VOTRE OBJECTIF:
Répondez, s'il vous plaît, à ces questions sur la chronique :
1. À quelle date le roman est-il sorti ?
2. Dans quel pays se trouve le restaurant où l'homme rencontre le Diable ?
3. D'après l'avis d'Emy, par quoi cet homme brillant est-il rongé, en plus de la certitude d'être traqué ?

EXTRAIT FOURNI:
Chronique : La Soleil d’Icare, Frédéric Félix Ferret.

auto-édition
Sortie : 17 juin 2019

Résumé :

Dans une chambre d’hôtel, un homme ensanglanté aux habits déchirés entreprend d’écrire le récit de son aventure avant que ses poursuivants ne le retrouvent.On y découvre le périple d’un homme à l’intelligence supérieure mais à la moralité nettement inférieure à la moyenne humaine, misanthrope et souffrant d’hallucinations liées à une consommation abusive de drogues dures, qui fait un jour la rencontre du Diable au cœur d’un restaurant d’Islande.La paranoïa et les différentes séquelles psychologiques de Rama Van Mertens le feront vaciller au bord du précipice de la folie et le forceront à remettre en question sa perception de la réalité : est-il réellement poursuivi par « La Bête » et par sa Société Secrète ? Ses actions parfois criminelles sont-elles des actes d’autodéfense ou bien le fruit d’une grave schizophrénie ? Quant à son livre, nous décrit-il vraiment son vécu tel qu’il le ressent ? Et si tout cela n’était qu’un grand bluff pour semer ceux qui le traquent ?

L’avis de Emy :

Entre paranoïa, hallucinations et éclairs de génie, ce roman nous entraîne dans une spirale où la frontière entre réalité et illusion devient de plus en plus floue.

Une lecture qui nous plonge dans l’esprit tourmenté d’un personnage : Rama Von Mertens. Dès les premières pages, le ton est donné, c’est tendu. Ensanglanté, il entreprend d’écrire le récit de son aventure, avant d’être retrouvé par ceux qui le poursuivent. On suit les pensées d’un homme brillant mais rongé par la drogue et la certitude d’être traqué par une mystérieuse Société Secrète. L’est-il vraiment ? Ou est-ce l’effet de ses propres obsessions, de sa folie ?

DONNÉES FOURNIES:
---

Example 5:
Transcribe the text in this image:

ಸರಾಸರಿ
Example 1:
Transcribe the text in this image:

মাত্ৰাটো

RÉSULTAT DE L'EXERCICE:
1. Le 17 juin 2019.
2. En Islande.
3. Par la drogue.